И мать после их ухода стала собираться в дорогу. Ходила по дому, не зная что взять с собой, а что оставить. Останавливалась посреди комнаты, смотрела на мебель, такую родную за все эти годы, которой было не менее ста лет, остались еще от родителей, только сервант современный, да и тому лет тридцать.
-Зимние вещи не берите, - советовала Дина. - Если не вернемся, там купим.
Мать положила на дно чемодана портрет мужа, фотографии сына, где он один в форме от курсанта до полковника, с дочками на Черном море, и ни одной фотографии, где он с женой.
Последний раз перед отъездом поехали на кладбище. Цветы увяли, венок упал, Дина поправила его. Мать присела на лавочку соседней могилы, заплакала:
-Прости, Ваня, и ты, Коля, уеду я не надолго. Знать надо так… Племянники присмотрят за вами.
Встала, поцеловала кресты, и пошла сгорбившись на выход. У выхода обернулась, перекрестилась, Дина взяла ее под руку и они медленно пошли к автобусной остановке.
Провожали их родственники. Все надеялись, они к осени увидятся, Дина оставила Олегу деньги на памятник, заранее оговорили, каким он должен быть.
До Киева доехали без проблем. Поезда в Москву отменили. Оставалось два пути: самолетом в Кишинев, оттуда в Москву. Или автобусом до Брянска. Мать сказала, она боится лететь самолетом, хотя никогда не летала. Поехали автобусом. Несколько раз их останавливали непонятные люди в камуфляже, но не военные.
-Москали е? - спрашивали они. Дина заранее спрятала заграничный паспорт, отвечала она едет только до границы. Подозрительно осматривали граждан, хищно присматривались к багажу. К какой -то женщине придрались:
-Шо, тетка, вэзэшь?
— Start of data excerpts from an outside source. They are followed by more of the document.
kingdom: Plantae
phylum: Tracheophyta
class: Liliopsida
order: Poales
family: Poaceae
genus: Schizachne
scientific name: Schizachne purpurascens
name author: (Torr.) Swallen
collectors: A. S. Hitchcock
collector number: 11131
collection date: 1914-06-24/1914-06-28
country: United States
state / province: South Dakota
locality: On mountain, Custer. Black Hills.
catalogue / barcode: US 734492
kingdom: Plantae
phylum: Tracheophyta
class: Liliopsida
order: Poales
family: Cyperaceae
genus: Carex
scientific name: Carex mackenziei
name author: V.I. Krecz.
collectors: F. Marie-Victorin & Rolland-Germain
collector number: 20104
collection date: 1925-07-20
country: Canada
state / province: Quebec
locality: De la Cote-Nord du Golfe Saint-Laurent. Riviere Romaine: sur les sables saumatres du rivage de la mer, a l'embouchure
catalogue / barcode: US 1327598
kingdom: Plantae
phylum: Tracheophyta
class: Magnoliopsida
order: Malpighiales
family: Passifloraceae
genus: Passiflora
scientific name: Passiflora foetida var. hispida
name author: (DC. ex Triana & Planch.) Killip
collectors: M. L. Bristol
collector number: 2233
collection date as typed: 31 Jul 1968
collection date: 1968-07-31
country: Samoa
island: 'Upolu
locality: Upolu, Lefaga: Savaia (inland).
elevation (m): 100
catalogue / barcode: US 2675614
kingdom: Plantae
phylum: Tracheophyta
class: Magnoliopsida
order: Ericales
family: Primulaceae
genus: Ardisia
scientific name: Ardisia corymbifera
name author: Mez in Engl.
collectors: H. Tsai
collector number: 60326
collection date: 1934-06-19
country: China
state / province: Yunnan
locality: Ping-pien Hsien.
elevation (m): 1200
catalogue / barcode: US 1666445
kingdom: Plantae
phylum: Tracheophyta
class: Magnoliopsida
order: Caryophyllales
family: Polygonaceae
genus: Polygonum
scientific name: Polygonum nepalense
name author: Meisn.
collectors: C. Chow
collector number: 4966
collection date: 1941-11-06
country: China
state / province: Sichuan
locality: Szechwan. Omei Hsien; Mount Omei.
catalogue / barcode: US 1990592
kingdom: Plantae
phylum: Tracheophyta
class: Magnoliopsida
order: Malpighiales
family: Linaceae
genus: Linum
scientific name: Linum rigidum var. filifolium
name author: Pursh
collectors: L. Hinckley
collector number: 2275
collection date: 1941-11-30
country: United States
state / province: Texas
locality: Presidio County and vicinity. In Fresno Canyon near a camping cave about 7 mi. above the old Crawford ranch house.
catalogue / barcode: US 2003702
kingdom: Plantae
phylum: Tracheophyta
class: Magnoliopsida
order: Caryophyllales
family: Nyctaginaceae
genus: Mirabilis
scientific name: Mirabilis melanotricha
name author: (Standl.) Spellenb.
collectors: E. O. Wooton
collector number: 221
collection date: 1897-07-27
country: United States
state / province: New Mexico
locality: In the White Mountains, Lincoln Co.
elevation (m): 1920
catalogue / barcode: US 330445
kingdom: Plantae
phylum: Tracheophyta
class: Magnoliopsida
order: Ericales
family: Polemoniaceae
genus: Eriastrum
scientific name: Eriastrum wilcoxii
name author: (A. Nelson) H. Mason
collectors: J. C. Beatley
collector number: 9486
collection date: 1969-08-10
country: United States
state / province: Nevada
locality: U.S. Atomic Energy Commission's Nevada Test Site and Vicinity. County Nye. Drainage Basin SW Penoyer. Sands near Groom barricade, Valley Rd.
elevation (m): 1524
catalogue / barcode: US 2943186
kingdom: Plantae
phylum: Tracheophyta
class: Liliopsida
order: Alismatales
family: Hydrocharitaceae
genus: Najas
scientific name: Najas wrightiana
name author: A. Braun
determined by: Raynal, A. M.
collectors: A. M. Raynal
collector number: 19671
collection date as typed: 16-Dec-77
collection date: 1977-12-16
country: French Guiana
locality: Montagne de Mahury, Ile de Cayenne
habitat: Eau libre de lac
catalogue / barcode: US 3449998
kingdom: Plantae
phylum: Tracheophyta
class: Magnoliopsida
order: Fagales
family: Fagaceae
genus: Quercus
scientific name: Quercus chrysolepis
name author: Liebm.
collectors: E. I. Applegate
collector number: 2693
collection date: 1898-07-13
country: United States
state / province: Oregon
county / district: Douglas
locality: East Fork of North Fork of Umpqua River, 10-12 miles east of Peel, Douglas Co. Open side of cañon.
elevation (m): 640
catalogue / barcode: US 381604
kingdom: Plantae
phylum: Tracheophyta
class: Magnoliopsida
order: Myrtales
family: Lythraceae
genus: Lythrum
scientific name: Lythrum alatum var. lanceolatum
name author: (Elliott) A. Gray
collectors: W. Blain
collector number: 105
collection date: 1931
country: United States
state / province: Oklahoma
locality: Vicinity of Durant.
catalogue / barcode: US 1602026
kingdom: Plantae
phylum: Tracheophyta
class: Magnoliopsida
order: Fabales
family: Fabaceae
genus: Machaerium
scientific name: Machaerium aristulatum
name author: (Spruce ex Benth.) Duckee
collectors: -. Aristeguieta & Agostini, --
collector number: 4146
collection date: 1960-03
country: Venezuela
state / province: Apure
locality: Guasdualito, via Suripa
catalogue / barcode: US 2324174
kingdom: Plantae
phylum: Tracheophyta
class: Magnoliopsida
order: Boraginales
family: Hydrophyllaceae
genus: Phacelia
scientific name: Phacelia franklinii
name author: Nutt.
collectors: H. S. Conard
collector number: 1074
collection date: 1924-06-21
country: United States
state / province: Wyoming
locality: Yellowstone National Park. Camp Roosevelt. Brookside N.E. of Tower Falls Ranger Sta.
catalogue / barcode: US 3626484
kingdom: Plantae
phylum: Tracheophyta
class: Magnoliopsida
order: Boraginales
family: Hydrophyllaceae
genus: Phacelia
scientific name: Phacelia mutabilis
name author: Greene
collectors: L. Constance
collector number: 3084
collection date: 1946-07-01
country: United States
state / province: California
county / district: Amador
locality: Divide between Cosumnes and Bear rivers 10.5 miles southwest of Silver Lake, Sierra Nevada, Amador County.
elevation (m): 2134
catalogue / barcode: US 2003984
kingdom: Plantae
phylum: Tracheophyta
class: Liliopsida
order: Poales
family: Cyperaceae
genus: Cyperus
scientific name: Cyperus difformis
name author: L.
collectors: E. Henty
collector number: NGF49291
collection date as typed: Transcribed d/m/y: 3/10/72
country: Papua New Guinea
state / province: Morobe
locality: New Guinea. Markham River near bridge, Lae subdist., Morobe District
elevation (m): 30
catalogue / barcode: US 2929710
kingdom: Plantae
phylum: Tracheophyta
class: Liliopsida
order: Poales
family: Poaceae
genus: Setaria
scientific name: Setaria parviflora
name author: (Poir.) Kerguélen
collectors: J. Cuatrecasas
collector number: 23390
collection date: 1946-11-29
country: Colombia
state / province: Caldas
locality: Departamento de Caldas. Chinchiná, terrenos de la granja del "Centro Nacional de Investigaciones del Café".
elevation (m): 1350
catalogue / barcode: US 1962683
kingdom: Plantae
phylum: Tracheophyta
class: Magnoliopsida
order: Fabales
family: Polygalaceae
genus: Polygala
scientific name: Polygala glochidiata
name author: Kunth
А ну вытряхай баул…
Та визжала, срывалась на крик, еле отстали.
-Вот так ехать автобусом, - упрекнула Дина.
-Разве я могла такое предположить… А эти кто? - спрашивала она. - На милицию не похожи, да и на военных тоже…
-Бандиты это, мама. Не видите разве, как по-хамски они себя ведут? Прикрываются только риторикой о справедливости и революции достоинства, вот ради таких погиб наш Николай - тихо говорила Дина.
-Да чтоб они провалились, - перекрестилась мать.
-Провалятся, придет время, -заверила Дина. - Были у вас румыны, потом Советы, куда же подевались! И этим не долго жировать.
На украинской границе всех тщательно проверяли, перетрясли у всех вещи, искали оружие, запрещенные вещи, конфисковывали еду и ценности, которые, якобы, нельзя вывозить из страны. Плакали женщины и дети, проклятия адресовали в пол голоса, чтобы не услышали, иначе могли задержать. Свободно вздохнули, когда пересекли русский таможенный и пограничный пост.
-Все, мама, вот мы и дома, - с облегчением вздохнула Дина.
Та только горестно покачала головой. «Где теперь ее дом?!».
Дина позвонила Дмитрию, он встречал их в Брянске с сыном на своей автомашине. Он наспех поцеловал жену, Дина обняла сына, по которому очень скучала.
Мать долго плакала на груди у сына.
-Димочка, где же теперь моя родина? - спрашивала она сквозь слезы.